2. A new off-Broadway play about a family’s dealings with the experience of having a member with autism has recently become a hit. “Falling”, written by Deanna Jent and produced by Terry Schnuck, has earned raves from St. Louis to New York City. Jent based the play off her own life experience: her youngest child, Andy, has autism. The play has been hailed for its honesty when it comes to such an emotional topic. Jent says that she never intended for people to view “Falling” as a” plea for sympathy, or demand for better treatment” or as some “kind of well-intentioned ‘after school special’ for grown-ups.” Instead, it shows just how tough a family needs to be in order to in order to accept and understand autism. Found on the STLTODAY web page.

3. As election dates come closer and closer, many Americans are using their fundamental right as an American to do one thing: vote. However, for people with disabilities, that right may be or has been taken away. In 30 states, people with disabilities have been denied the right to vote if a court has determined that they are mentally incompetent. Court order restrictions could apply to those who were considered incompetent due to an entire range of mental conditions, such as Alzheimer’s, bipolar, Down syndrome and more. Some people have say they  support these laws because it discourages people from taking advantage of those with disabilities. Disability rights activists claim these laws take away citizen’s rights and forces a label upon people. Found on the Disability Scoop web page.
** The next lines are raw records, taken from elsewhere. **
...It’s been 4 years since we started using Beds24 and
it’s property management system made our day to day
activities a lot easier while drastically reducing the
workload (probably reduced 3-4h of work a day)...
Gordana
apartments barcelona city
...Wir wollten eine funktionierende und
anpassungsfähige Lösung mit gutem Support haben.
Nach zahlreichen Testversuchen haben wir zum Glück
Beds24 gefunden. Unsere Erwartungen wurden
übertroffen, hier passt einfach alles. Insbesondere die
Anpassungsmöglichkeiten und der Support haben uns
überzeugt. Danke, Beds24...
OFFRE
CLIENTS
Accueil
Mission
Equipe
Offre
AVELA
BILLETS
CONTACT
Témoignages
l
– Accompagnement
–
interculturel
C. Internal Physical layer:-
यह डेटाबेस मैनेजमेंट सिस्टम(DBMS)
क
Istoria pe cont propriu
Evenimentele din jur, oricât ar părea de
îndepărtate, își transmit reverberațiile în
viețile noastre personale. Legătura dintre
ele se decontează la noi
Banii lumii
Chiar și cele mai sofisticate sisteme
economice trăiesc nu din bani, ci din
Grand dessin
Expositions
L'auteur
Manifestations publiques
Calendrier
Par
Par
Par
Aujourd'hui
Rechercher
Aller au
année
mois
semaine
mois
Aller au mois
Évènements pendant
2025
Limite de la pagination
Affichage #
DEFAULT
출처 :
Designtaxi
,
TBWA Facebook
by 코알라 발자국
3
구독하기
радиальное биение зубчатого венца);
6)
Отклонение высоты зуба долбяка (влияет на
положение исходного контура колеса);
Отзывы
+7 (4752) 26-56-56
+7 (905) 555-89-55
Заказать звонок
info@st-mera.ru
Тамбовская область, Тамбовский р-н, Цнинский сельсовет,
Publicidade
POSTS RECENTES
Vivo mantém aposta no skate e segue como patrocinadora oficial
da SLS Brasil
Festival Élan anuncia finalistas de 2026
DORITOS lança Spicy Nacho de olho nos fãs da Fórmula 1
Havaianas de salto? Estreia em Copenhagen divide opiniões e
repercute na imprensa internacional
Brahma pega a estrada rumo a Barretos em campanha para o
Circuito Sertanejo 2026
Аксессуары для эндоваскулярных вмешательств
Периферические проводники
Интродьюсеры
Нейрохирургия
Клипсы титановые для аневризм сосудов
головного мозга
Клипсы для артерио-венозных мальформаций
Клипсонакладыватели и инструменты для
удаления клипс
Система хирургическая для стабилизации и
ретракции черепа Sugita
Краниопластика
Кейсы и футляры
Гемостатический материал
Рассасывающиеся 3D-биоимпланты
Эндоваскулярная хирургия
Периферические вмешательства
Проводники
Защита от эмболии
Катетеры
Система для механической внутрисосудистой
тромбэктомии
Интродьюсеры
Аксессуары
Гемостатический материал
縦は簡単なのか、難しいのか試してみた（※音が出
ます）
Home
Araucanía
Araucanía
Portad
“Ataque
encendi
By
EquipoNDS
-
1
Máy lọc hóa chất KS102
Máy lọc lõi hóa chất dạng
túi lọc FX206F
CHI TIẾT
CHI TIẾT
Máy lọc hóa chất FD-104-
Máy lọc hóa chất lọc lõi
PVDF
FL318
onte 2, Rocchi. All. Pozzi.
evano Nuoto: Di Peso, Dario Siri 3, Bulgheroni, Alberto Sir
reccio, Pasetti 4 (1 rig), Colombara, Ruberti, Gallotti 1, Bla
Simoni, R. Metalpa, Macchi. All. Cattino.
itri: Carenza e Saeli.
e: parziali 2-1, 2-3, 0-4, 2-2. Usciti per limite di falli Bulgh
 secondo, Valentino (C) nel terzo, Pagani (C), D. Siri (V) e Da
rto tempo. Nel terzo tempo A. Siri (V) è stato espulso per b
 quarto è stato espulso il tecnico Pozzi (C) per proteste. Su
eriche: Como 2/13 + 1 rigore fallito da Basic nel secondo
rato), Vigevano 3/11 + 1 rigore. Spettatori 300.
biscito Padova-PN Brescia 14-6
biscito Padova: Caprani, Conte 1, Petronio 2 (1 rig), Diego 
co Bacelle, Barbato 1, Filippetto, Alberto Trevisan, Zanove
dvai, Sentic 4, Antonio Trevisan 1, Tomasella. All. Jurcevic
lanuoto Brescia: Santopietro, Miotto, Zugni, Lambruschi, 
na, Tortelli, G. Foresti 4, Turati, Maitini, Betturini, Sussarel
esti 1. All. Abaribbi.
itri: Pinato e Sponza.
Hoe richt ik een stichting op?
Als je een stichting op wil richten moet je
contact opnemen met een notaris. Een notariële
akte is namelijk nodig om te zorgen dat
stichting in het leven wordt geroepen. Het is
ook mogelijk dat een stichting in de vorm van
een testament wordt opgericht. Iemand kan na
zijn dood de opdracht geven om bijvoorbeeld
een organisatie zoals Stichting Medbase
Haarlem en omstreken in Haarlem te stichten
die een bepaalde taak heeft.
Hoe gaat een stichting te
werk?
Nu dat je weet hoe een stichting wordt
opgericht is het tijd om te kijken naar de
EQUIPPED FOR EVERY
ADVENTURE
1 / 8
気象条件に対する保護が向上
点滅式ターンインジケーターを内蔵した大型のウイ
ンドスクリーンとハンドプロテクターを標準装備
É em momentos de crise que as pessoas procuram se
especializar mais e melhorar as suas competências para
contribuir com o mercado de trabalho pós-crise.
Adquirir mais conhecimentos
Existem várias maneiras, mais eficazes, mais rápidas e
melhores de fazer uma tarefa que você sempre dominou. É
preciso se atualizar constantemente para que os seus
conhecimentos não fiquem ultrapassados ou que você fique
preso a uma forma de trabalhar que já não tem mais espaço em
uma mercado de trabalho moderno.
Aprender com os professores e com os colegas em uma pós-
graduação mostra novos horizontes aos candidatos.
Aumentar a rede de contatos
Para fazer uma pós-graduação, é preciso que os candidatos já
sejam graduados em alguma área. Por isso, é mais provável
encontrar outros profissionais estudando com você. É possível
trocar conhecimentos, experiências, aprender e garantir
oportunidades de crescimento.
4. A fully accessible house by architect Frank Lloyd Wright has been added to the historic register.  The U.S. Department of the Interior has recently added the Laurent house to its list of historical places. The house, designed by Wright in 1949, was built for Kenneth Laurent, who became paralyzed in World War II. The house includes features such as switches and built-in desks. Laurent and his wife decided to put the house up for auction after moving to an assisted living facility. The house was purchased by a group of conservationists with the Laurent House Foundation, who in turn, plan to display the house as a museum. It is planned to open on June 8, 2013, the 146th anniversary of Wright’s birth. Found on the Disability Scoop page.